*Goal of the exercise*: Give the stretch of the listing from the line containing "uery of the" through the line containing "delivered ex quay" as a JSON list of strings, one per line, with blank lines and pictures left out.

*Supplied information*:
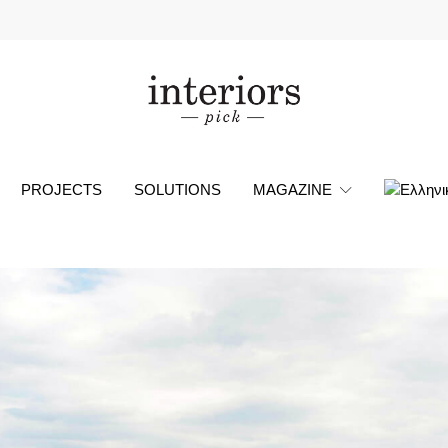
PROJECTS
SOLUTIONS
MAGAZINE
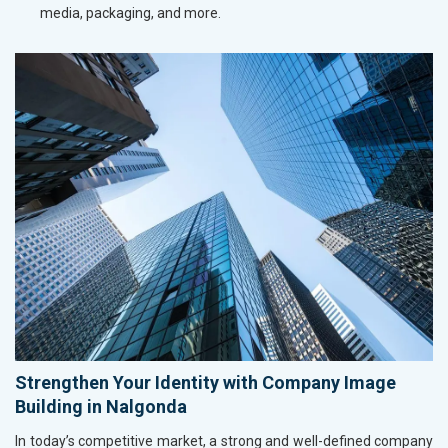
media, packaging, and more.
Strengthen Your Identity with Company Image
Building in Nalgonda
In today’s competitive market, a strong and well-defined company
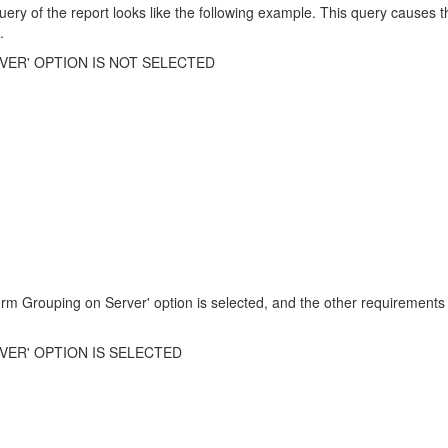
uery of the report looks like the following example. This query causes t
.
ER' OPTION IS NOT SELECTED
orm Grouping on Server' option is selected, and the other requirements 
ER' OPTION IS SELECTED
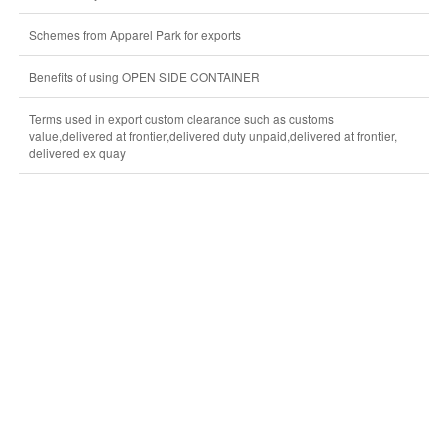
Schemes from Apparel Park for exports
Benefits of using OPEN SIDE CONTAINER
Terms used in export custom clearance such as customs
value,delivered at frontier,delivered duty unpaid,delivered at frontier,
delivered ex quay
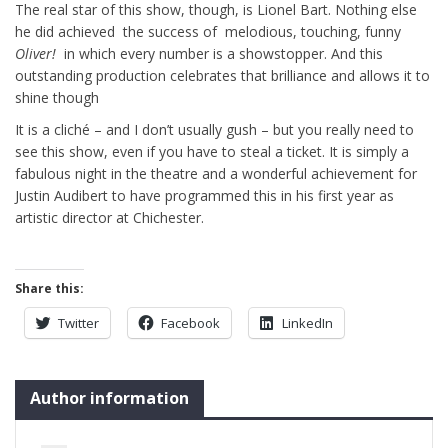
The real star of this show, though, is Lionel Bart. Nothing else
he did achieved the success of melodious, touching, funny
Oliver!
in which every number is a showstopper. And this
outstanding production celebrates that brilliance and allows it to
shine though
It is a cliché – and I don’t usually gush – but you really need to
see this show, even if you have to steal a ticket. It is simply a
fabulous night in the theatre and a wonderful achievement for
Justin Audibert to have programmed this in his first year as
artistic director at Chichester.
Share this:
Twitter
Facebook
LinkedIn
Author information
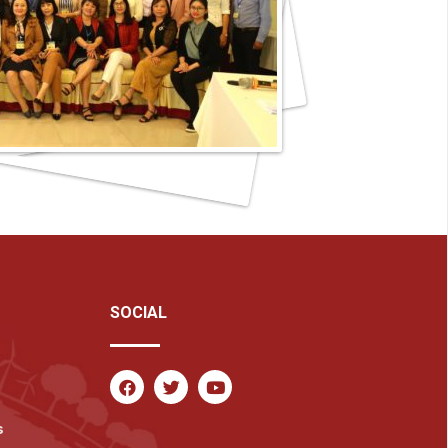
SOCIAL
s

==

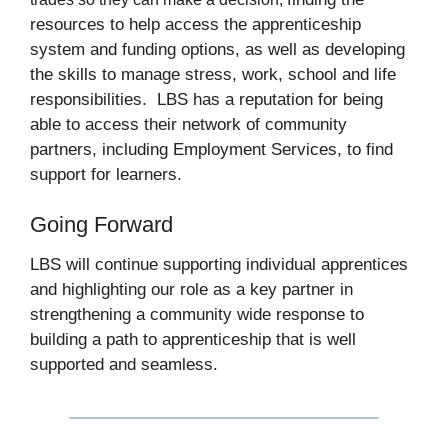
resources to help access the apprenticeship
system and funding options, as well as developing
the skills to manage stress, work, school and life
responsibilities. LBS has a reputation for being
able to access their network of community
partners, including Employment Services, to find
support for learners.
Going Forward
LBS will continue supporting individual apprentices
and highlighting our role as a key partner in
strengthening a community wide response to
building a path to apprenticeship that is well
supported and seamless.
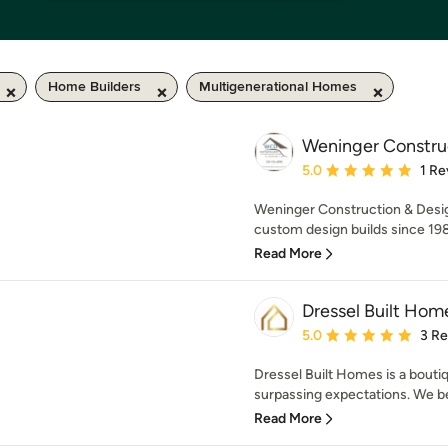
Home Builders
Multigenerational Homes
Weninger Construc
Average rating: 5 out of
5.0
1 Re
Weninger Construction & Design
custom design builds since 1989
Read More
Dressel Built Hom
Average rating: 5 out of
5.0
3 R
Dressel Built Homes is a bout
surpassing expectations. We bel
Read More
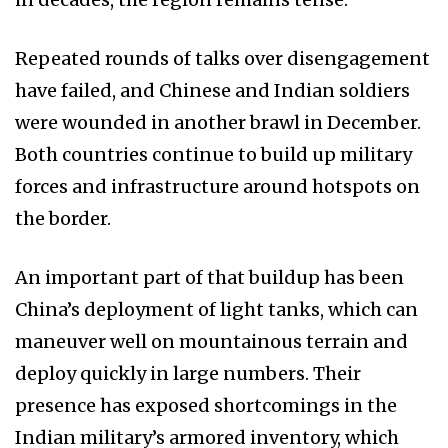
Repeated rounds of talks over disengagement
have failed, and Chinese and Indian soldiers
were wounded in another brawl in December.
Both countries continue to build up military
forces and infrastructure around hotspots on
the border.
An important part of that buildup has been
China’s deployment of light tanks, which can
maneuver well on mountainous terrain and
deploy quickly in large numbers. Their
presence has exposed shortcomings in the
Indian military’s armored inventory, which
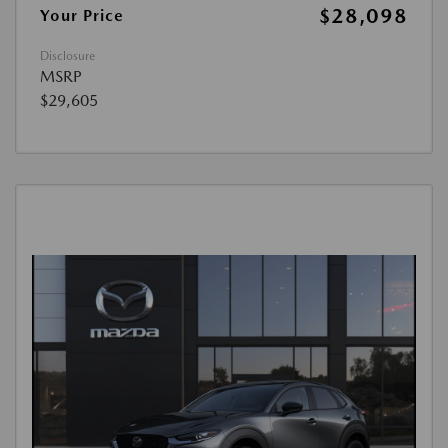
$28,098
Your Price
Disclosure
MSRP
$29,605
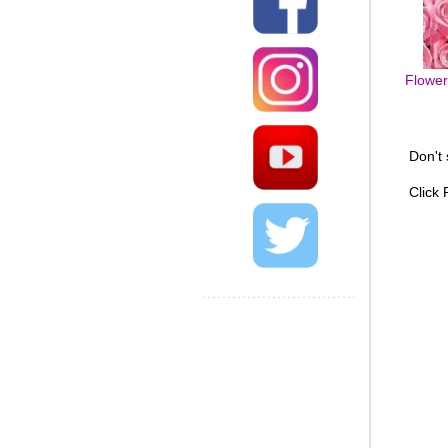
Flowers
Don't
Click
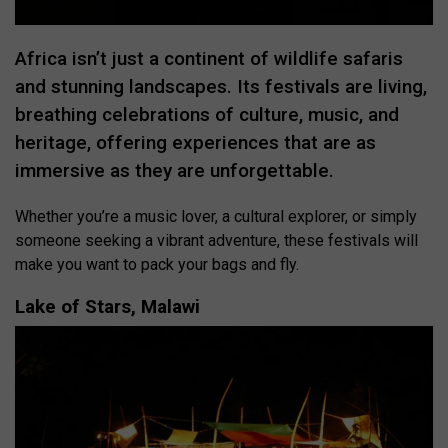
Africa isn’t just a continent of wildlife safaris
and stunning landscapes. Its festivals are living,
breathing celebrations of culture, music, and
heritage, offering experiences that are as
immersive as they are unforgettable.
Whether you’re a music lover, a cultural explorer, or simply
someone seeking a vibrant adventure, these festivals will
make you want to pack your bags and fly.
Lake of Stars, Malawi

*Solution*:
[
  "uery of the report looks like the following example. This query causes t",
  ".",
  "ER' OPTION IS NOT SELECTED",
  "orm Grouping on Server' option is selected, and the other requirements ",
  "ER' OPTION IS SELECTED",
  "Schemes from Apparel Park for exports",
  "Benefits of using OPEN SIDE CONTAINER",
  "Terms used in export custom clearance such as customs",
  "value,delivered at frontier,delivered duty unpaid,delivered at frontier,",
  "delivered ex quay"
]